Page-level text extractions
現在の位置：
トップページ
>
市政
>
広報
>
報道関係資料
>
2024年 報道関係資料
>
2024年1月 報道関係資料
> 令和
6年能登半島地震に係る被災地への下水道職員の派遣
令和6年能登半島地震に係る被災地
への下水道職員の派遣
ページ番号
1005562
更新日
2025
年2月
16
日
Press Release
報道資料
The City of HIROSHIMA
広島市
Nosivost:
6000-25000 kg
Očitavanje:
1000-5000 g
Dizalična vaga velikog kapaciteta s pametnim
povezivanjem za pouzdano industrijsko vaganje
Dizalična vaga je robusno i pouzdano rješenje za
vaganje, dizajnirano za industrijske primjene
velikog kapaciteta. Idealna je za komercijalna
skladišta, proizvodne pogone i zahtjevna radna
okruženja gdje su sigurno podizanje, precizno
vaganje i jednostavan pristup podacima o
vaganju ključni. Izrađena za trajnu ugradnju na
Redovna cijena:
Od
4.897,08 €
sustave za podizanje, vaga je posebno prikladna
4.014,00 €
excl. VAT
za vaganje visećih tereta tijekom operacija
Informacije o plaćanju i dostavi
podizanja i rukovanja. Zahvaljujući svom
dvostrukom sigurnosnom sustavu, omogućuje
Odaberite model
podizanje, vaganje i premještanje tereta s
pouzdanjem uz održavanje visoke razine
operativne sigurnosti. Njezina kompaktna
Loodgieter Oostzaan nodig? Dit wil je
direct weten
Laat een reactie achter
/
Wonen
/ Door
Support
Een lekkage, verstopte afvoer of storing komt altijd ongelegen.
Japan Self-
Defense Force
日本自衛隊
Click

### About this exercise
Lines to set down from above: the line with "2024年1月 報道関係資料", the line with "vaganje, dizajnirano za industrijske primjene", and every line between, each exactly as written.

### Solution to this exercise
2024年1月 報道関係資料
> 令和
6年能登半島地震に係る被災地への下水道職員の派遣
令和6年能登半島地震に係る被災地
への下水道職員の派遣
ページ番号
1005562
更新日
2025
年2月
16
日
Press Release
報道資料
The City of HIROSHIMA
広島市
Nosivost:
6000-25000 kg
Očitavanje:
1000-5000 g
Dizalična vaga velikog kapaciteta s pametnim
povezivanjem za pouzdano industrijsko vaganje
Dizalična vaga je robusno i pouzdano rješenje za
vaganje, dizajnirano za industrijske primjene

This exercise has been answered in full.